The two things to always include are a step cap and a way to surface the final answer. Without a cap, a confused agent loops until your budget runs out. Without a clear final answer path, you do not know when to return.

Tool design that helps the model

Tools should be small, focused, and well-named. A vague tool called do_thing invites misuse; a precise search_orders_by_customer_email makes the model’s life easy. Descriptions should explain what the tool does, what it returns, and when to use it (and not use it).

Schema strictness matters. Make required fields required. Use enums for known categories. Constrain string formats when you can. The fewer ways the model has to call a tool wrong, the fewer retries you will need.

Return structured results, not free-form prose. JSON-like strings parse cleanly into follow-up reasoning.
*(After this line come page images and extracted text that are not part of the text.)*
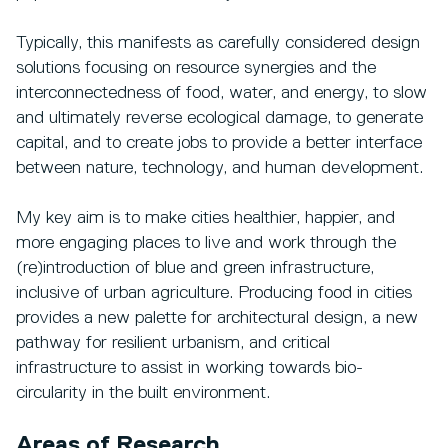
Typically, this manifests as carefully considered design
solutions focusing on resource synergies and the
interconnectedness of food, water, and energy, to slow
and ultimately reverse ecological damage, to generate
capital, and to create jobs to provide a better interface
between nature, technology, and human development.
My key aim is to make cities healthier, happier, and
more engaging places to live and work through the
(re)introduction of blue and green infrastructure,
inclusive of urban agriculture. Producing food in cities
provides a new palette for architectural design, a new
pathway for resilient urbanism, and critical
infrastructure to assist in working towards bio-
circularity in the built environment.
Areas of Research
Include error fields when something fails so the model can decide whether to retry or give up.

Parallel tool calls

Modern models can emit multiple tool calls in a single turn when the calls are independent. If the user asks “compare orders A-1029 and A-1030”, a good agent issues both get_order calls in parallel rather than serially. Your loop should detect this, run them concurrently (with a thread pool, asyncio, or your background queue), and pass back all results in one user turn.

The latency win is real, especially when each tool has a non-trivial backend call. Even a two-call parallelization typically halves wall-clock time on multi-step tasks.
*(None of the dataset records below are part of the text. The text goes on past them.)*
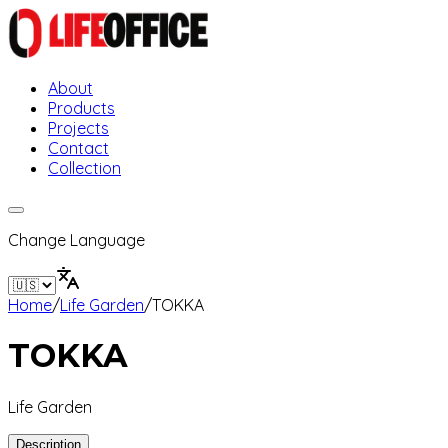
About
Products
Projects
Contact
Collection
Change Language
Home
/
Life Garden
/
TOKKA
TOKKA
Life Garden
Description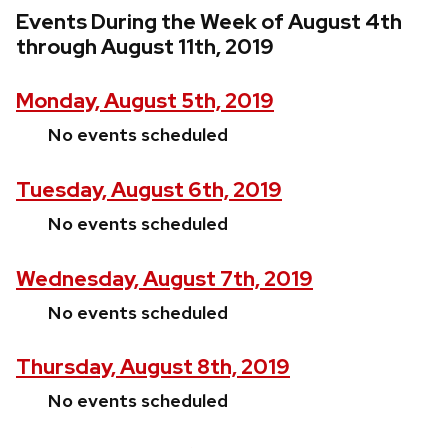
Events During the Week of August 4th
through August 11th, 2019
Monday, August 5th, 2019
No events scheduled
Tuesday, August 6th, 2019
No events scheduled
Wednesday, August 7th, 2019
No events scheduled
Thursday, August 8th, 2019
No events scheduled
Plan-then-act for complex tasks

For tasks that need many steps, ask the model to plan first. A planning step produces a short list of subtasks; an execution step calls tools to do each one. This pattern is cleaner to debug than a single tangled loop, and it gives you a natural place to checkpoint progress and recover from failures.

The plan does not need to be rigid. A good agent revises its plan based on intermediate results. The point is to give the model a chance to think structurally before diving into tool calls.

Error handling without panic

Tools fail. Networks blip, services return 500s, inputs are malformed. The agent should see the error, decide whether to retry with different arguments, fall back to a different tool, or report failure to the user.

Wrap tool execution in your own error handling. Catch exceptions and return a structured error object as the tool result instead of crashing the loop. The model can then read “error: invalid order_id format” and try again with a different value, which is exactly what you want.

Set per-tool timeouts and a per-task budget. An agent that takes 90 seconds is usually broken, even if it eventually returns the right answer.

Observability is non-optional

Every tool call, every intermediate message, every plan revision should be logged. Tracing tools like LangSmith, Phoenix, and Langfuse make this visible as a tree you can inspect. Without traces, debugging a flaky agent is guesswork.

Capture the inputs, the outputs, the latencies, the token counts. When something goes wrong in production, you want to replay the exact sequence the agent saw, not reconstruct it from memory.

Keeping agents bounded

Limit what tools the agent can access. Limit how many steps it can take. Limit how much it can spend on tokens. Limit which users can invoke high-impact tools. The most expensive agent failures usually come from too few limits, not too many.

A pragmatic agent has a small, clear toolbox, a tight step cap, a per-task budget, complete tracing, and a written plan it can revise as it goes. That set of patterns turns an agent from a fragile demo into something you can trust in production.